В автобиографических повестях Евгении Гинзбург мы можем увидеть влияние и цензуры, и требований жанра, и читательских предпочтений. Гинзбург опубликовала воспоминания о своих школьных и студенческих годах в советском молодежном журнале «Юность» в 1965 и 1966 гг., прежде чем закончила две большие книги о ГУЛАГе, которые вышли за рубежом в 1967 и 1979 гг.Повести, напечатанные в «Юности», написаны с легкой иронией и подчеркнутой беспристрастностью, в популярном тогда в СССР духе ностальгии по досталинской эпохе: «Сколько раз потом, в тяжелые времена, я вспоминала этот первый рассвет двадцатых годов и черпала силу в этом воспоминании! Великие, чистые, юные наши двадцатые годы…»,[109] Вспоминая об учебе в Казанском университете в начале 1920-х гг., Гинзбург рассказывает, как ревностно она и ее однокашники изучали марксизм. Первую книгу «Крутого маршрута» она еще надеялась напечатать в СССР, и эта надежда отражается в том, что автор придерживается правила осуждать исключительно «культ личности» и ратовать за возвращение к «великой ленинской правде»[110]. Во второй книге, которая создавалась, когда уже окончательно стало ясно, что в Советском Союзе «Крутой маршрут» опубликовать не удастся, Гинзбург больше не прибегает к имиджу «ленинца», и ностальгические нотки исчезают. Судя по замечанию: «Меньше всего я могла себе представить, что эту страстно вымечтанную свободу мы [жертвы ГУЛАГа] будем получать из рук все того же (выражаясь по-нынешнему) “истеблишмента”», — и сознательному выбору иностранного словечка «истеблишмент», незнакомого многим русским читателям, она в данном случае изначально рассчитывала на западную (или, по крайней мере, эмигрантскую) читательскую аудиторию[111].
Русские женщины рассказывали повести своей жизни в самых разных жанрах, и письменно, и устно. Среди советских биографий важное место занимали революционные, рабочие и стахановские. Биографии революционеров, продолжавшие дореволюционную традицию жизнеописаний замечательных людей, пользовались особенной популярностью в 1920-е гг. В начале 1930-х гг. в рамках возглавляемого М. Горьким проекта «История фабрик и заводов» собирались биографии рабочих. Еще одним распространенным жанром были рассказы участников революции и Гражданской войны, где акцент делался на героизме революционной борьбы.

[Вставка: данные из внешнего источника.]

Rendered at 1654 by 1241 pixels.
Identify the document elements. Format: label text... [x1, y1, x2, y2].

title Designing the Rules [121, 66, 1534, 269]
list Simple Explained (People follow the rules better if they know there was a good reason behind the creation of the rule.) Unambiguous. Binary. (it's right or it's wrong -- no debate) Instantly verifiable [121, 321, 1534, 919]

Стахановки — работницы и крестьянки, которых награждали за выдающиеся производственные результаты, — иногда писали свои биографии, как, например, Паша Ангелина, но чаще кратко рассказывали о своей жизни на митингах, посвященных стахановским достижениям. Это был один из характерных типов советской «истории успеха». Другой — история женщины скромного происхождения, добившейся видного положения после (и благодаря) революции. Оба напоминают жанр, известный в Латинской Америке под названием «testimonios» («свидетельства»): там мужчина или женщина из рядов революционно-освободительных движений свидетельствует о своем участии в борьбе, изображая себя не столько как отдельную личность, сколько как представителя коллективного опыта.